#### WHAT THE EXERCISE ASKS:
Reproduce the data word for word, starting at the line that contains "d’Fun Station" and ending at the final line of the data. Leave the pictures out of your answer.
BEGIN THE INPUT
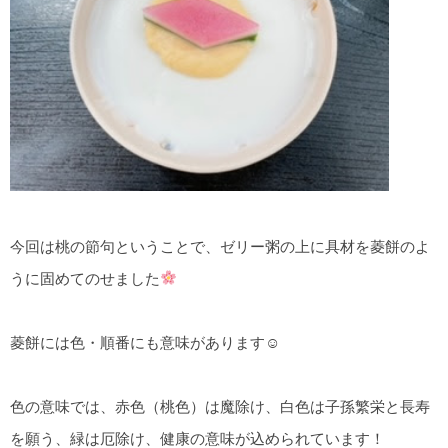
今回は桃の節句ということで、ゼリー粥の上に具材を菱餅のよ
うに固めてのせました
菱餅には色・順番にも意味があります☺
色の意味では、赤色（桃色）は魔除け、白色は子孫繁栄と長寿
を願う、緑は厄除け、健康の意味が込められています！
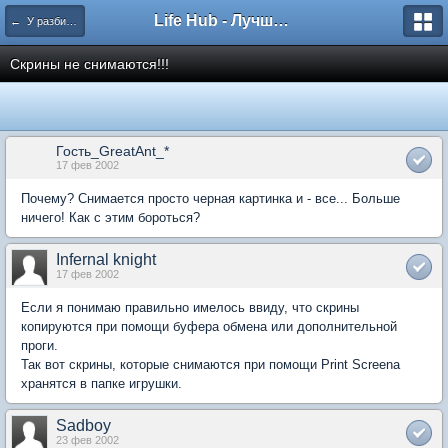
Life Hub - Лучшие компьютерные игры мира
← У разбитого Хайвеймена
Скрины не снимаются!!!
Гость_GreatAnt_*
17 фев 2002
Почему? Снимается просто черная картинка и - все... Больше
ничего! Как с этим бороться?
Infernal knight
17 фев 2002
Если я понимаю правильно имелось ввиду, что скрины
копируются при помощи буфера обмена или дополнительной
проги.
Так вот скрины, которые снимаются при помощи Print Screenа
хранятся в папке игрушки.
Sadboy
23 фев 2002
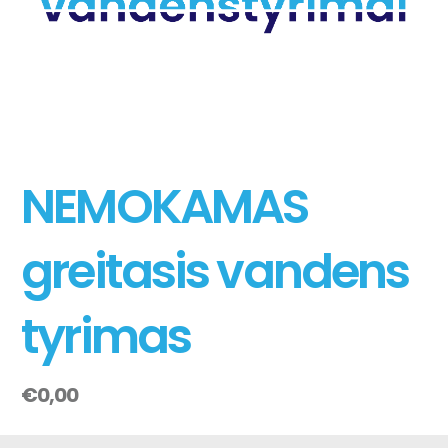
NEMOKAMAS
greitasis vandens
tyrimas
€
0,00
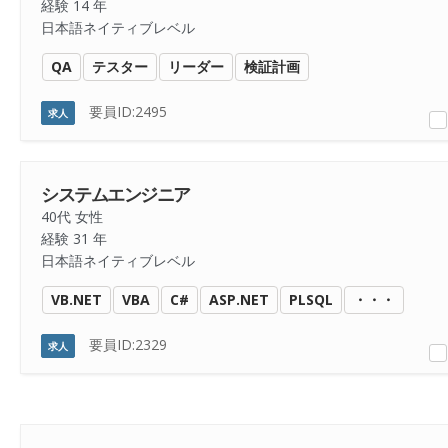
経験 14 年
日本語ネイティブレベル
QA
テスター
リーダー
検証計画
要員ID:2495
求人
システムエンジニア
40代 女性
経験 31 年
日本語ネイティブレベル
VB.NET
VBA
C#
ASP.NET
PLSQL
・・・
要員ID:2329
求人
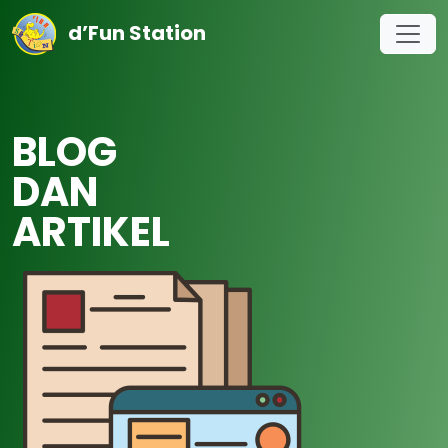
d’Fun Station
BLOG
DAN
ARTIKEL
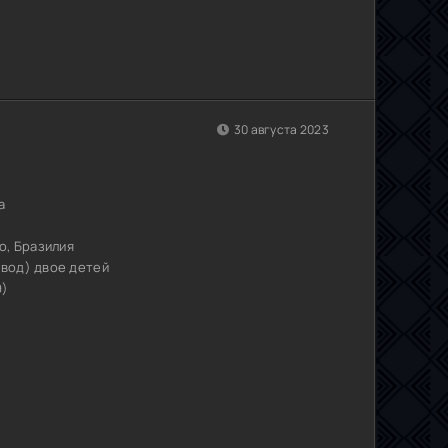
30 августа 2023
а
о, Бразилия
звод) двое детей
9)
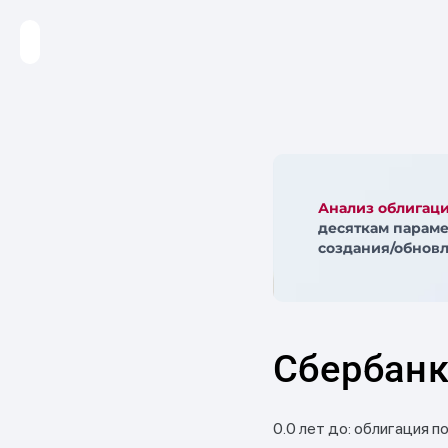
Анализ облигац
десяткам параме
создания/обновл
Сбербанк
0.0 лет до: облигация п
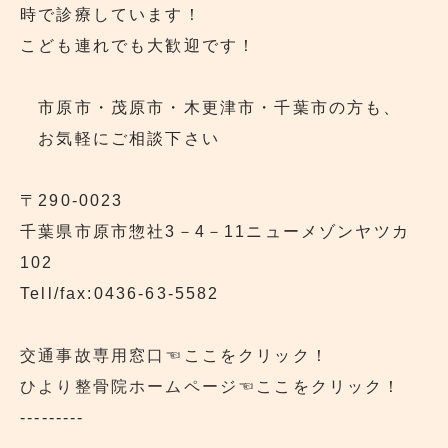
時で診療しています！
こども連れでも大歓迎です！
市原市・茂原市・木更津市・千葉市の方も、
お気軽にご相談下さい
〒290‐0023
千葉県市原市惣社3－4－11ニューメゾンヤツカ
102
Tell/fax:0436-63-5582
交通事故専用窓口
☜ここをクリック！
ひより整骨院ホームページ
☜ここをクリック！
---------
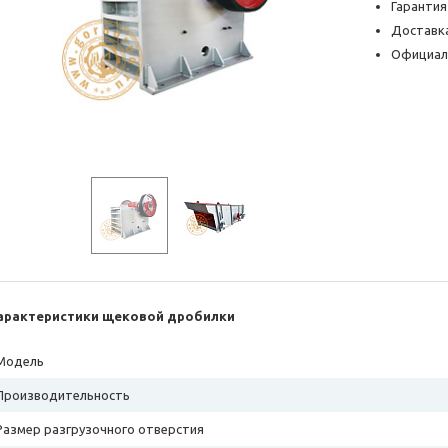
Гарантия
Доставка
Официал
арактеристики щековой дробилки
Модель
Производительность
Размер разгрузочного отверстия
END THE INPUT
#### RESPONSE TO THIS EXERCISE:
d’Fun Station
BLOG
DAN
ARTIKEL
30 августа 2023
а
о, Бразилия
звод) двое детей
9)
Анализ облигац
десяткам параме
создания/обновл
Сбербанк
0.0 лет до: облигация п
時で診療しています！
こども連れでも大歓迎です！
市原市・茂原市・木更津市・千葉市の方も、
お気軽にご相談下さい
〒290‐0023
千葉県市原市惣社3－4－11ニューメゾンヤツカ
102
Tell/fax:0436-63-5582
交通事故専用窓口
☜ここをクリック！
ひより整骨院ホームページ
☜ここをクリック！
---------
Гарантия
Доставка
Официал
арактеристики щековой дробилки
Модель
Производительность
Размер разгрузочного отверстия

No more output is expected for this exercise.